Kürzlich habe ich gelesen, dass weiterhin rund 90% der antisemitischen Strafttaten einen rechtsextremen Hintergrund haben, trotz steigender Zahl von Straftaten mit muslimischem Hintergrund.
Ich möchte nur mal kurz zu dieser Statistik etwas einwerfen bzw. der Art wie sie erfasst und gelesen wird. Konkret gibt es aus dem Jahr 2017 für das erste Halbjahr eine Polizei-Statistik, nach der 93 % der angezeigten antisemitischen Übergriffe (von Sachbeschädigung bis hin zu körperlichen Übergriffen) als rechtsradikal eingestuft werden, sieben Prozent werden dem islamistischen Spektrum zugeordnet. Was einem hier direkt auffallen sollte - das linksextreme Spektrum, in dem antiisraelische Haltungen und Antisemitismus ebenfalls sehr verbreitet sind, wird statistisch nicht als solches erfasst. Der Grund ist, dass alle nicht eindeutig zuweisbaren Taten pauschal unter "rechtsextrem" erfasst werden.
https://www.welt.de/politik/de…n-Deutschland-steigt.html In diesem Artikel stehen die Zahlen nach Vorfällen aufgelistet zum Nachprüfen dabei, gleichzeitig wirft der Artikel auch den Grund auf, warum ich bei der Verwendung dieser Zahlen "dazwischengehe".
Es gibt nämlich eine Studie der Universität Bielefeld zum Thema Judenfeindlichkeit in Deutschland, die das Bild der Polizeistatistik nicht gänzlich, aber doch zu einem sehr auffälligen Teil umkehrt. Die Studie ist hier zu finden: https://uni-bielefeld.de/ikg/d…uPe_Bericht_April2017.pdf
Der für diesen speziellen Diskussionspunkt entscheidende Teil findet sich auf Seite 21. Die Zahlen daraus entnommen besagen, dass bei den politischen Spektren mit möglicher Mehrfach-Nennung die Verteilung so aussah:
- Versteckte Andeutungen: 20 % linksextrem, 15 % rechtsextrem, 48 % muslimisch, 27 % christlich
- Verbale Beleidigungen/Belästigungen: 19 % linksextrem, 19 % rechtsextrem, 62 % muslimisch, 22 % christlich
- Körperliche Angriffe: 25 % linksextrem, 19 % rechtsextrem, 81 % muslimisch, 13 % christlich
Spätestens bei der Betrachtung körperlicher Angriffe wird deutlich, wie groß die Diskrepanz der Studie unter Juden zur offiziellen polizeilichen Statistik ist. Ich bin sofort bei jedem, der sagt, dass man Rechts- und Linksextremismus bekämpfen muss und Antisemitismus dort ein Problem ist.

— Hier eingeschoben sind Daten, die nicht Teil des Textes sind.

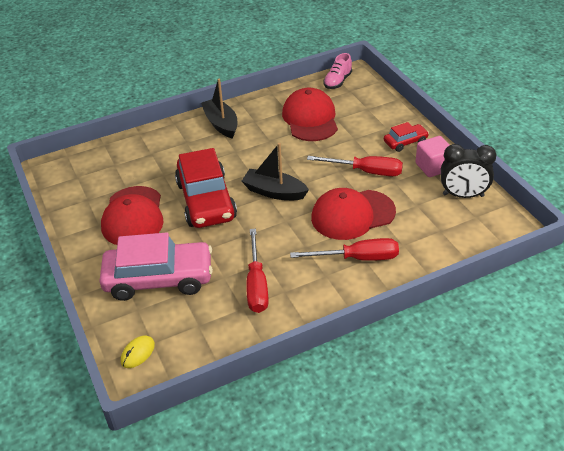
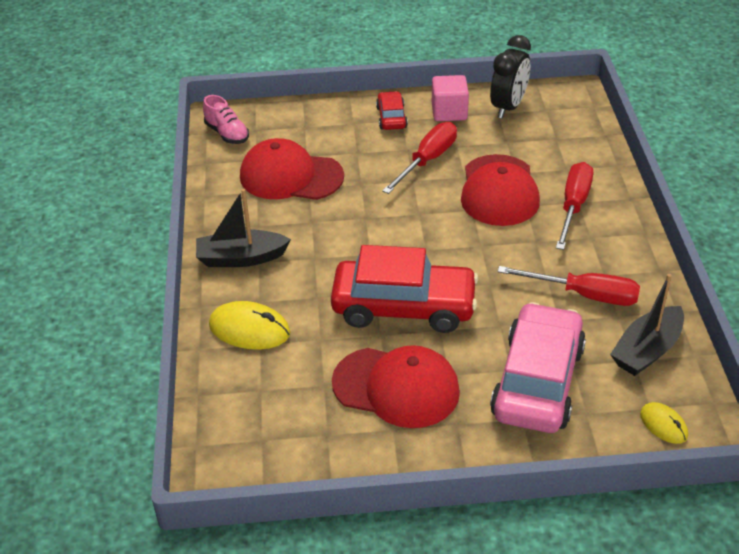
camera: 70 degrees left, 0 degrees up
black boat [242,143,309,200] -> black boat moved to [610,274,684,376]
none -> yellow mouse [209,301,290,350]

Aber dieses ständige Wegrelativieren von islamistischer Gewalt hält nun mal leider nur einer sehr oberflächlichen Prüfung stand und ist kein "geringeres Problem". 81 % der Straftaten gegen eine Bevölkerungsgruppe werden einer Gruppe zugewiesen, die 5 % der Gesamtbevölkerung ausmacht.
Deswegen, bei allem Respekt Martin, aber Aussagen wie "Mit dem Begriff "muslimischer Antisemitismus" muss man sehr vorsichtig sein." funktionieren da auch nicht mehr. Es ist zwar durchaus richtig, wenn du darauf verweist, dass davon aktuell auch einiges mit dem Nahost-Konflikt zusammen hängt, aber der Hass auf Juden an sich entstammt auch dem Koran und wird in vielen muslimischen Familien an die Kinder weitergegeben, auch wenn er mit dem Nahost-Konflikt nun einen Deckmantel bekommen hat, wie er auch in den anderen extremistischen Lagern gerne übergeworfen wird.
Zitataber um dieses allgemeine "du bist doof, du glaubst ja nicht mal das richtige" geht es ja gerade nicht.
Und eben das tut es an diversen Schulen inzwischen doch. Die Kinder dort haben in den seltensten Fällen etwas mit dem Nahost-Konflikt zu tun, werden aber von Haus aus unter Verweis auf das "Leid der Geschwister" antijüdisch indoktriniert. Der Verweis auf den Nahost-Konflikt dient da oft nur noch als Deckmantel, siehst du alleine schon daran, dass eine der häufigsten Reaktionen auf einen gegen Antisemitismus gerichteten Beitrag aus der Frage "Bist du Jude?" besteht. Sehr zu empfehlen, die gestrige Sendung von Anne Will mit dem Sozialarbeiter und Psychologen Ahmad Mansour, der genau mit solchen Jugendlichen täglich zu tun hat.